Design and basic blocks of a neuromorphic VLSI analogue vision system

Abstract In this paper we present a complete neuromorphic image processing system and we report the development of an integrated CMOS low-power circuit to test the feasibility of its different stages. The image system consists of different parallel-processing stages: phototransduction, non-linear filtering, oscillatory segmentation network and post-processing to extract fundamental characteristics. The circuit emulates some parts of the behaviour of biological neural networks as found in the retina and the visual cortex of living beings by adopting the neuromorphic approach that takes advantage of analogue VLSI electronics. The final objective is to develop a small and low-power system embedded in a single focal-plane integrated circuit suitable for portable applications. Each stage is briefly described. Simulations and experimental results of some basic blocks are also reported.

Saved entries:

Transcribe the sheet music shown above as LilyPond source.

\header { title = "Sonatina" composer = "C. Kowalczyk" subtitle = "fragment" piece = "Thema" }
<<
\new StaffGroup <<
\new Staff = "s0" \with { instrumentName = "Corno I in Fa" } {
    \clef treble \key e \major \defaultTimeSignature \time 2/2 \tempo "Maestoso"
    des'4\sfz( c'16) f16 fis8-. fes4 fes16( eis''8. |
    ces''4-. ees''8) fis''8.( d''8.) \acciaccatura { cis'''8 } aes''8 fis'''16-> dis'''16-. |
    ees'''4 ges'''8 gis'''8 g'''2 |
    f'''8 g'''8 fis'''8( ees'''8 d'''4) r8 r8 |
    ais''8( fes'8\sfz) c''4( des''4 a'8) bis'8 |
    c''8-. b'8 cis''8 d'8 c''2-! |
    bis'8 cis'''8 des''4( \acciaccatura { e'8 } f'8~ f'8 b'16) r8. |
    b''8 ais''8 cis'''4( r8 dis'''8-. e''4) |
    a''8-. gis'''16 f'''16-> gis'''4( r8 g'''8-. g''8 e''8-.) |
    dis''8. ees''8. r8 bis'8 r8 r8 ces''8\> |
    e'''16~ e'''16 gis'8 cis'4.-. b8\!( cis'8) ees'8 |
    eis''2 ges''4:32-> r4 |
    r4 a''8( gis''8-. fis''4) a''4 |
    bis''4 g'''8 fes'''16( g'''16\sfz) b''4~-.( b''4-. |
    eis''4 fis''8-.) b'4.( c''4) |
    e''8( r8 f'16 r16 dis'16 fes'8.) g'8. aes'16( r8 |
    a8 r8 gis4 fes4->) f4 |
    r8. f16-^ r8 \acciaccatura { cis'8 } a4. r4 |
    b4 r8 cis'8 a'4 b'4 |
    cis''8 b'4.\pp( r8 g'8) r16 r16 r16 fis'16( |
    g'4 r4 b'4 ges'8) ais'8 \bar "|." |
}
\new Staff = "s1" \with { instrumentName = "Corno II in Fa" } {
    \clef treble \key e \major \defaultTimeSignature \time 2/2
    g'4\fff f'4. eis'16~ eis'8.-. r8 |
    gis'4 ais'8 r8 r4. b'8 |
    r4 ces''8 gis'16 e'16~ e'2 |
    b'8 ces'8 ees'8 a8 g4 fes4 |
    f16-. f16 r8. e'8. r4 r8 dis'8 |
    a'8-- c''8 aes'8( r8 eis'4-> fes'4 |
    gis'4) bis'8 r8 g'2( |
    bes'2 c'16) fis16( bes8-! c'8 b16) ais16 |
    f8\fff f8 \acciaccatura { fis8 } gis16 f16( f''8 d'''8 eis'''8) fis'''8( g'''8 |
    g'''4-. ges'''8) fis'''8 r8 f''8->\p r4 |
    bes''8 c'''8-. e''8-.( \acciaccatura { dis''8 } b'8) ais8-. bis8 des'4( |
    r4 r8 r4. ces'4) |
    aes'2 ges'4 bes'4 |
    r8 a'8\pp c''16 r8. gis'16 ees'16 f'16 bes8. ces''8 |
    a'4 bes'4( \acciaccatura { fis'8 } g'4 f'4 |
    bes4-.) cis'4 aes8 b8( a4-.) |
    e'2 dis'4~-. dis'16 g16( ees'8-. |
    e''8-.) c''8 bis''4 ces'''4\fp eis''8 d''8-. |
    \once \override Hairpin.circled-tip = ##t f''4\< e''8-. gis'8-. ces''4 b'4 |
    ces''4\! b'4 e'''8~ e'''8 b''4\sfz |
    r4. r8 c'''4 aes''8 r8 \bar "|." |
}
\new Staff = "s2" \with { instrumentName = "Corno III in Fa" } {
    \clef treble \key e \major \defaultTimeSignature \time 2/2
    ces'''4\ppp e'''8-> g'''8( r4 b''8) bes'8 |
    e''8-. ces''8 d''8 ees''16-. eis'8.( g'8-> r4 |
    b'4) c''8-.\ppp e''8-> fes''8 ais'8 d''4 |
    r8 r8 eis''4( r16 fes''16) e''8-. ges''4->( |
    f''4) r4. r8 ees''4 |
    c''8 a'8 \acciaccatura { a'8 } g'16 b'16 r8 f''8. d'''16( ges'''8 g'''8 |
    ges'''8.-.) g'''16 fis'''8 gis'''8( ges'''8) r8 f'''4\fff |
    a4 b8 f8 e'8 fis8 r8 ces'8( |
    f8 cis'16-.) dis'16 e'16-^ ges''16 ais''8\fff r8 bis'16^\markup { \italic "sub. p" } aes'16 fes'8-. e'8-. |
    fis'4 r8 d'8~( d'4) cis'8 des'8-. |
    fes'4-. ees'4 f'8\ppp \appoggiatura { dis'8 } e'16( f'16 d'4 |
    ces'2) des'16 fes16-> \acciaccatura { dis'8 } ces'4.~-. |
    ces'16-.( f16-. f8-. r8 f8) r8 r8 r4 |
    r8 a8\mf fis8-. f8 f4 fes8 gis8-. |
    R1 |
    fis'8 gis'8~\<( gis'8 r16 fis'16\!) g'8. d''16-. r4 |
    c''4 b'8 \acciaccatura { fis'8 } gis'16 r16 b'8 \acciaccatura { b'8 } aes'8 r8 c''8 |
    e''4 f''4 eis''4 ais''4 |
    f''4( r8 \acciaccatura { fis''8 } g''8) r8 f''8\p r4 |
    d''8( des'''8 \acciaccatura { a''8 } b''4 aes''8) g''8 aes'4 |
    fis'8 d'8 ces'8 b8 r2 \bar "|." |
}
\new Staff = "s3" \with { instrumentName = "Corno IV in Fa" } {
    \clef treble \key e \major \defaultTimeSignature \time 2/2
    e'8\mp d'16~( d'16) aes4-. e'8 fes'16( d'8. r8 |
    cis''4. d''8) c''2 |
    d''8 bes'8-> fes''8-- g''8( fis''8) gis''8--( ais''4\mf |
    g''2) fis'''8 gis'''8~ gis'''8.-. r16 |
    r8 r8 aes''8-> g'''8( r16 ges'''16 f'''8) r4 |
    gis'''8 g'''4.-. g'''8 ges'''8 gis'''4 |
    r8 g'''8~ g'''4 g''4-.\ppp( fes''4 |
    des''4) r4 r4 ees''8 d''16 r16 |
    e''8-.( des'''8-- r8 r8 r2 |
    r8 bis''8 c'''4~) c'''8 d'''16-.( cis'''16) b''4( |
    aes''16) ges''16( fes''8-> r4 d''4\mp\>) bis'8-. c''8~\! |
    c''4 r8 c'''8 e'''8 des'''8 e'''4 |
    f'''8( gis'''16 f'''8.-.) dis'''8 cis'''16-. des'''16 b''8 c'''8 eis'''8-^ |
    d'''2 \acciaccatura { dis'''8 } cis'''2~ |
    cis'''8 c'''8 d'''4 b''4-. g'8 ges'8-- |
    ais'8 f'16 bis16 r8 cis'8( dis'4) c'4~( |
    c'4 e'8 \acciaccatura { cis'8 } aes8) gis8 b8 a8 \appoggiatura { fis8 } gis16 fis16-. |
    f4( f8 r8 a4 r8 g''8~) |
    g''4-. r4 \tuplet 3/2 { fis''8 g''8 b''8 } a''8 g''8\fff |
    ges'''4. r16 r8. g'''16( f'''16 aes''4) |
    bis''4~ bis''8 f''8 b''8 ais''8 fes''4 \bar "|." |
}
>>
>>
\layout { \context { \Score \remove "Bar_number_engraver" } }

_What you need to do_
Reproduce word for word the stretch of the neuromorphic vision system abstract from "Abstract In this" through "are also reported.".

_Exercise response_
Abstract In this paper we present a complete neuromorphic image processing system and we report the development of an integrated CMOS low-power circuit to test the feasibility of its different stages. The image system consists of different parallel-processing stages: phototransduction, non-linear filtering, oscillatory segmentation network and post-processing to extract fundamental characteristics. The circuit emulates some parts of the behaviour of biological neural networks as found in the retina and the visual cortex of living beings by adopting the neuromorphic approach that takes advantage of analogue VLSI electronics. The final objective is to develop a small and low-power system embedded in a single focal-plane integrated circuit suitable for portable applications. Each stage is briefly described. Simulations and experimental results of some basic blocks are also reported.